### Working data
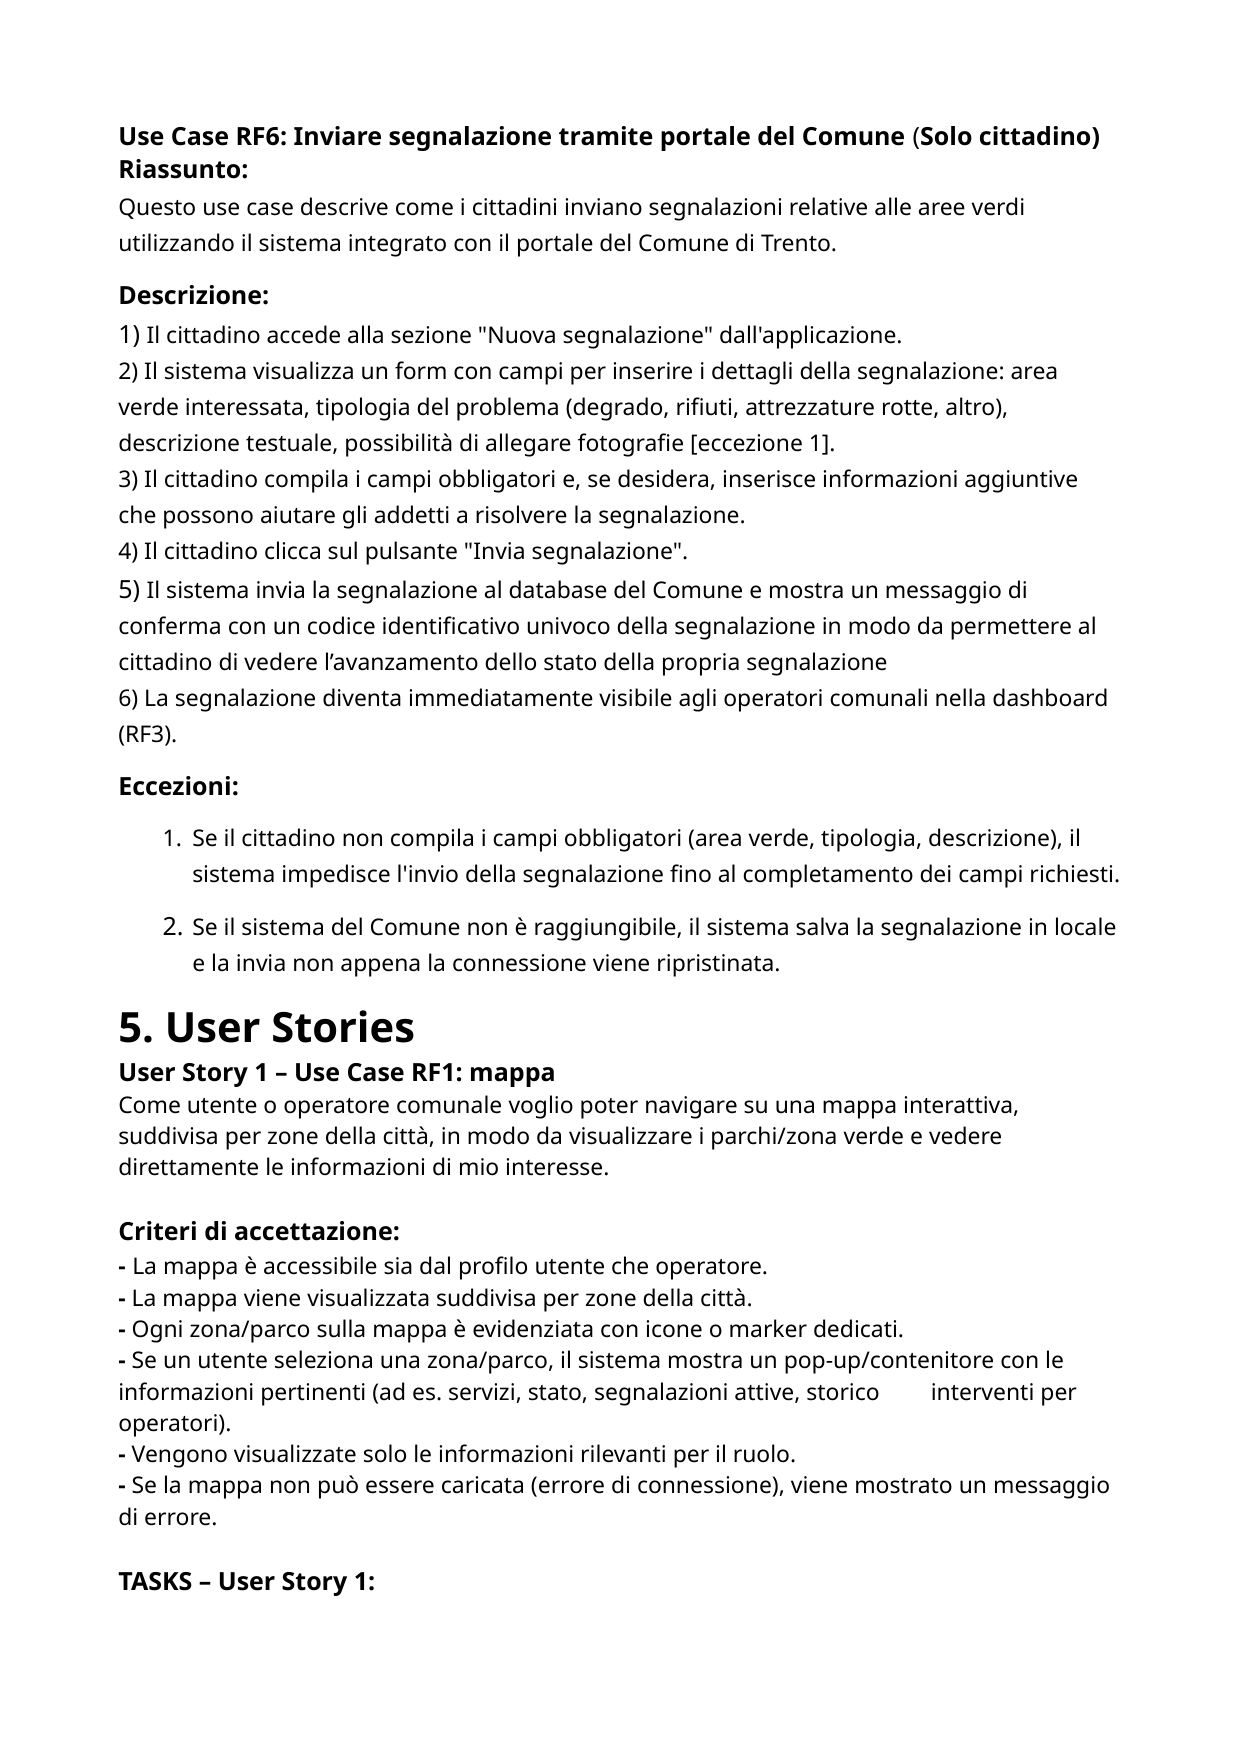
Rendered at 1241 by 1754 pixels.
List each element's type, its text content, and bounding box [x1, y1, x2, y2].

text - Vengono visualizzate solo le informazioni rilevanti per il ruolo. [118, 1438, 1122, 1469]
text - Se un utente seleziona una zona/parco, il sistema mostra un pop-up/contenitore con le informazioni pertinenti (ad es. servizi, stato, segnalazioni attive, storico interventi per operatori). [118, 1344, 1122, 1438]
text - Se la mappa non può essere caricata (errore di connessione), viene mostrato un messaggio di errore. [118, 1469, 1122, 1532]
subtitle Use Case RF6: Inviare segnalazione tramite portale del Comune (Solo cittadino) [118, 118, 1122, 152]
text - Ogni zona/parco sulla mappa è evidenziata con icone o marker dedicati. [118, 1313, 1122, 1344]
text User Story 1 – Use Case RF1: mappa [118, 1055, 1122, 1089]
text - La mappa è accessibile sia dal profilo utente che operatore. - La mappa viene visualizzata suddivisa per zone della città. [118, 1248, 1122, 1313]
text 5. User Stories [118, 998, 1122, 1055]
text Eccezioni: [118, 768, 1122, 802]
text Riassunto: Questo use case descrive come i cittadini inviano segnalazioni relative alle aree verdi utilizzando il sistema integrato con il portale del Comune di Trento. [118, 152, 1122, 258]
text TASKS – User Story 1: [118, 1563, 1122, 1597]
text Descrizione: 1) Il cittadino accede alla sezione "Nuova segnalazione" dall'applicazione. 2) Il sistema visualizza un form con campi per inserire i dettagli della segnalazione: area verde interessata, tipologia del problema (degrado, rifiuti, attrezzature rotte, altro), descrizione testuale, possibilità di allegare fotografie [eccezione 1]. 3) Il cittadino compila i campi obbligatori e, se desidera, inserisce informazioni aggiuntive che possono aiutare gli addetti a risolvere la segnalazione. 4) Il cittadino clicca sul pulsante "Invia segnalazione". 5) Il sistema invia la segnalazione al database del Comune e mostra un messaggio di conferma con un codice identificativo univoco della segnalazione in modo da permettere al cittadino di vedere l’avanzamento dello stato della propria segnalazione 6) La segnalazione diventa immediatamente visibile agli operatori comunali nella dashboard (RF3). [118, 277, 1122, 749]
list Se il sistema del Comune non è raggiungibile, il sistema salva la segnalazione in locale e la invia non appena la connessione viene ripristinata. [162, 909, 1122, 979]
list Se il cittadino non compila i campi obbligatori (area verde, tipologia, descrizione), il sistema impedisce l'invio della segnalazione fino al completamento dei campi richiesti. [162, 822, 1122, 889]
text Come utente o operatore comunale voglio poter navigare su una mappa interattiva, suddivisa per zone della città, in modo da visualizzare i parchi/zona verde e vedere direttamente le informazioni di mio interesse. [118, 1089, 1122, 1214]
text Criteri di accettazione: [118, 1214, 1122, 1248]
######
### Working data
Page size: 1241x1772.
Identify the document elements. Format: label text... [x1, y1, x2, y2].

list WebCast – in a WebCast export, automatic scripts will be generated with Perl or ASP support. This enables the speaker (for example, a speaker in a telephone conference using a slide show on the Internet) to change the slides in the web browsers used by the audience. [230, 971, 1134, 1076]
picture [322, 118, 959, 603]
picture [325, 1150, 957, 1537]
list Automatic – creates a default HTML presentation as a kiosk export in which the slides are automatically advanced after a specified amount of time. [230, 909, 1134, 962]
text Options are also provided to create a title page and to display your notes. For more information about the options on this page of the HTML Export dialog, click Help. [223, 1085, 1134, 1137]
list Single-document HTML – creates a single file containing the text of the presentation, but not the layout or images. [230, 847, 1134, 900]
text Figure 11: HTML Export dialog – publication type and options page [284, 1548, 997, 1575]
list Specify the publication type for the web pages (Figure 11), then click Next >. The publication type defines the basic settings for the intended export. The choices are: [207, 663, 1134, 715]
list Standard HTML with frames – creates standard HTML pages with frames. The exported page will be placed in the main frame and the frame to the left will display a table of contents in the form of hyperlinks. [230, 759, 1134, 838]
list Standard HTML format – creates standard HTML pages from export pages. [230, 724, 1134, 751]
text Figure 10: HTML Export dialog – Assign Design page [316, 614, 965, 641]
######
Quote the lines beginning with the line that contains "Rendered at 1241 by 1754 pixels." and continuing through the line that contains "List each element's", with both of those lines included.

● Solution:
Rendered at 1241 by 1754 pixels.
List each element's type, its text content, and bounding box [x1, y1, x2, y2].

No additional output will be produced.